** start Text provided **
D&D 5E Official Candlekeep Mysteries Announcement & Info About 'The Canopic Being' Adventure

The official announcement of the book that was revealed yesterday includes an image of the alternate cover. Clint Cearley did the standard cover and Simen Meyer did the alternate cover. It looks like this isn't the book spearheaded by Kate Welch and featuring Marisha Ray and Deborah Ann Woll, as they don't feature on the list of designers. The hardcover book will be available on March 16th...

The official announcement of the book that was revealed yesterday includes an image of the alternate cover. Clint Cearley did the standard cover and Simen Meyer did the alternate cover.

It looks like this isn't the book spearheaded by Kate Welch and featuring Marisha Ray and Deborah Ann Woll, as they don't feature on the list of designers.

The hardcover book will be available on March 16th for $49.95, and the alternate cover will be available from local game stores. Instead, the press releases describe it as a "New Book Full of Short Adventures from Up-and-Coming Designers".

1.jpg


An anthology of seventeen mystery-themed adventures for the world’s greatest roleplaying game.

Candlekeep attracts scholars like a flame attracts moths. Historians, sages, and others who crave knowledge flock to this library fortress to peruse its vast collection of books, scribbled into which are the answers to the mysteries that bedevil them. Many of these books contain their own mysteries—each one a doorway to adventure. Dare you cross that threshold?

Candlekeep Mysteries is a collection of seventeen short, stand-alone D&D adventures designed for characters of levels 1-16. Each adventure begins with the discovery of a book, and each book is the key to a door behind which danger and glory await. These adventures can be run as one-shot games, plugged into an existing Forgotten Realms campaign, or adapted for other campaign settings.

This book also includes a poster map of the library fortress and detailed descriptions of Candlekeep and its inhabitants.

Adventure writers include: Graeme Barber, Kelly Lynne D’angelo, Alison Huang, Mark Hulmes, Jennifer Kretchmer, Daniel Kwan, Adam Lee, Ari Levitch, Sarah Madsen, Christopher Perkins, Michael Polkinghorn, Taymoor Rehman, Derek Ruiz, Kienna Shaw, Brandes Stoddard, Amy Vorpahl, and Toni Winslow-Brill.

candlekeep-key-small.jpg



WotC's announcement on Facebook includes additional writers not mentioned on the product page -- Hannah Rose, and Chris Lindsay. I asked the company who does WotC's press stuff and they confirmed that they contributed but not as authors.


The Canopic Being
One of the adventures, by Jennifer Kretchmer, is called The Canopic Being. It's 10-12 pages, designed for a single session.

Like all the adventures it starts in Candlekeep, the greatest library in the Forgotten Realms, and features a dungeon located in Tashalar far to the south of the Sword Coast. As a wheelchair user, Kretchmer's adventure is a dungeon crawl beneath the earth, filled with fantasy elevators and ledges accessible by ramps.

The word "Canopic" refers to ancient Egyptian vases or jars often used during the mummification process. Canopic jars store and preserve the body's internal organs.
 

log in or register to remove this ad


log in or register to remove this ad

Nathaniel Lee

Adventurer
It is very evocative of 3e covers. Perhaps that is why I like the alternative cover so much.
Interesting! Were there special alternative covers for 3E books as well? I only have the original core rulebooks myself. I didn't even know about the concept of alternative covers in RPGs back then. :)
** end Text provided **
** start Given records **
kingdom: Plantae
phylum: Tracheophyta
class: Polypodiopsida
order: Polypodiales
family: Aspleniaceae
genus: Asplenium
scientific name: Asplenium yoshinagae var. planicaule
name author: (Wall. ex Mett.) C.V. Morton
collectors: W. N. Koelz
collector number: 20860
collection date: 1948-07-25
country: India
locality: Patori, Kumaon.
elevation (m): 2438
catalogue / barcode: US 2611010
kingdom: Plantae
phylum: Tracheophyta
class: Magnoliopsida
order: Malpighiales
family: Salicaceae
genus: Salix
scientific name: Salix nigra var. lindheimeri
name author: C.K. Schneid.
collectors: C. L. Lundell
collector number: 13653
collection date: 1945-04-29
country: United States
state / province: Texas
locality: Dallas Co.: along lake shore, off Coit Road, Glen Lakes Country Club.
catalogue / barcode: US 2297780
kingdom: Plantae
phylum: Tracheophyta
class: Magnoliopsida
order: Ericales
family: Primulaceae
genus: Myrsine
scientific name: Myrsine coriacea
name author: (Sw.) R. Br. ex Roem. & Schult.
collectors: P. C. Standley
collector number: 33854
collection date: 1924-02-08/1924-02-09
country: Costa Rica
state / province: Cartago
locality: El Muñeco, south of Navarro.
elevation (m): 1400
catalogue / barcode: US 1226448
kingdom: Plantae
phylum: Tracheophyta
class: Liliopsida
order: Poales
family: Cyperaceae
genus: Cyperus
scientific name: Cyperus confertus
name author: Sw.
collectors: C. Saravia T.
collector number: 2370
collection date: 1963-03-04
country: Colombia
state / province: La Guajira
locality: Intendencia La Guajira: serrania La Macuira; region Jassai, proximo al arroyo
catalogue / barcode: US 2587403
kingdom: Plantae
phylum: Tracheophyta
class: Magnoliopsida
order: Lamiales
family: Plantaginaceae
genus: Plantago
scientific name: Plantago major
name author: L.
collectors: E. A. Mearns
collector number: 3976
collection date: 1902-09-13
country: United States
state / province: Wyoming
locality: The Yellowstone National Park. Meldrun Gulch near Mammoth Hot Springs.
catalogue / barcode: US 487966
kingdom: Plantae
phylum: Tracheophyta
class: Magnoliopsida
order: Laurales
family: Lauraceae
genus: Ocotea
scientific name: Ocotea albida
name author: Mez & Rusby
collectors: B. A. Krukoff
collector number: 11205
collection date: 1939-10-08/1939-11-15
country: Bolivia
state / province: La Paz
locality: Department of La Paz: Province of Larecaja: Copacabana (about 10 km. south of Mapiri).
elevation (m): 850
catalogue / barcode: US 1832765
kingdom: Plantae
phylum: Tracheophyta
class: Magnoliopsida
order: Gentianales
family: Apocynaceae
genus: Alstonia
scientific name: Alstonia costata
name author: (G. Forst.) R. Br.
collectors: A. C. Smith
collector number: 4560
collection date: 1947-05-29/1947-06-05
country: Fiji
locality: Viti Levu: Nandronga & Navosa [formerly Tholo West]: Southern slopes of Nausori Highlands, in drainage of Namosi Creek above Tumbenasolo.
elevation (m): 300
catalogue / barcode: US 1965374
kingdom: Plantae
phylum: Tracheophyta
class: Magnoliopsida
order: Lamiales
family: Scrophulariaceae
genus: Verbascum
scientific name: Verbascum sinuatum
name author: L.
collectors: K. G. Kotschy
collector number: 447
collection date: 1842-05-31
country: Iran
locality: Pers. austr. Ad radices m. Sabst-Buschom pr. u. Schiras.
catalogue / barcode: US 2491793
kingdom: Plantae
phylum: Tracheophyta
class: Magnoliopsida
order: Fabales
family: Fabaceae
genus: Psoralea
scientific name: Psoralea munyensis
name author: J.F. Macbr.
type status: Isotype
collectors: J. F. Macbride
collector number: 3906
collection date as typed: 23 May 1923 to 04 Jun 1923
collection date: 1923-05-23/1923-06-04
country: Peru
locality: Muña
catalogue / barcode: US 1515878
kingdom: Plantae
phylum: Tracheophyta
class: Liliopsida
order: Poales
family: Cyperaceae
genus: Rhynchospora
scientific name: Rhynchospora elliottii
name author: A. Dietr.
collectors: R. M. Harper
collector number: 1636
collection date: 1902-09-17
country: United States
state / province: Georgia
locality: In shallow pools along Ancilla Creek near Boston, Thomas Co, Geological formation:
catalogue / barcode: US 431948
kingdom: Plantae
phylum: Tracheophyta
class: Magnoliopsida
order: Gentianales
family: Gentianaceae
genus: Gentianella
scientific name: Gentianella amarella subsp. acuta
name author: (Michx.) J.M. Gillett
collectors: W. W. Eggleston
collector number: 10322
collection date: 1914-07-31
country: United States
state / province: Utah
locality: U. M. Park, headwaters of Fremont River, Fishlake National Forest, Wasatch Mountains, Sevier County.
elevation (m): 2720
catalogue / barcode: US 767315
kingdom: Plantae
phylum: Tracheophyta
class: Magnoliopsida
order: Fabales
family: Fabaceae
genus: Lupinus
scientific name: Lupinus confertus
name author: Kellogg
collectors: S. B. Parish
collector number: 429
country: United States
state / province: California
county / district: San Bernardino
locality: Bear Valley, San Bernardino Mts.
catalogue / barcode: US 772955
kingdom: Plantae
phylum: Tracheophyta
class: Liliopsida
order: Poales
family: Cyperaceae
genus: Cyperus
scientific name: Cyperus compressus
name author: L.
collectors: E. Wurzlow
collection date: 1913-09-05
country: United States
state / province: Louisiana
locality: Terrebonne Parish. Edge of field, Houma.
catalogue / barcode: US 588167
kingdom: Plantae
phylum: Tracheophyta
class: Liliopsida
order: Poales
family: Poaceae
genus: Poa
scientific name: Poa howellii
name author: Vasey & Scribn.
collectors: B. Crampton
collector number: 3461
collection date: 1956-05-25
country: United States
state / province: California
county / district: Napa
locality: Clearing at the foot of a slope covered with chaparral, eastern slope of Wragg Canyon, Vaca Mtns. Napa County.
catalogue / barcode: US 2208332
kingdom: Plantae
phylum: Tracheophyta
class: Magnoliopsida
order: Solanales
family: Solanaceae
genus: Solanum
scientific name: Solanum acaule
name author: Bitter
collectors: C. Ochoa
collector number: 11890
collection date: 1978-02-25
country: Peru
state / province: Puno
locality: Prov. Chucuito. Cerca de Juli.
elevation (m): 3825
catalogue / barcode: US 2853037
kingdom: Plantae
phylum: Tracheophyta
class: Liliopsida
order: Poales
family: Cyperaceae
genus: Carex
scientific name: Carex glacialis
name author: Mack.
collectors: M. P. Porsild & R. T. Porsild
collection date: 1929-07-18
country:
** end Given records **
_Set tasks_
1. Using the Candlekeep Mysteries article, answer these:
(a) When will the hardcover book be available, and for what price?
(b) How many adventures does the book collect, and for what character levels are they designed?
(c) Who wrote The Canopic Being, and how many pages long is it?
2. Rewrite the stretch of the Candlekeep Mysteries article from "candlekeep-key-small.jpg" through "body's internal organs.", replacing "Tashalar" with "Calimshan".

_Responses_
1.
(a) March 16th, for $49.95.
(b) Seventeen adventures, for characters of levels 1-16.
(c) Jennifer Kretchmer; it runs 10-12 pages.

2.
candlekeep-key-small.jpg



WotC's announcement on Facebook includes additional writers not mentioned on the product page -- Hannah Rose, and Chris Lindsay. I asked the company who does WotC's press stuff and they confirmed that they contributed but not as authors.


The Canopic Being
One of the adventures, by Jennifer Kretchmer, is called The Canopic Being. It's 10-12 pages, designed for a single session.

Like all the adventures it starts in Candlekeep, the greatest library in the Forgotten Realms, and features a dungeon located in Calimshan far to the south of the Sword Coast. As a wheelchair user, Kretchmer's adventure is a dungeon crawl beneath the earth, filled with fantasy elevators and ledges accessible by ramps.

The word "Canopic" refers to ancient Egyptian vases or jars often used during the mummification process. Canopic jars store and preserve the body's internal organs.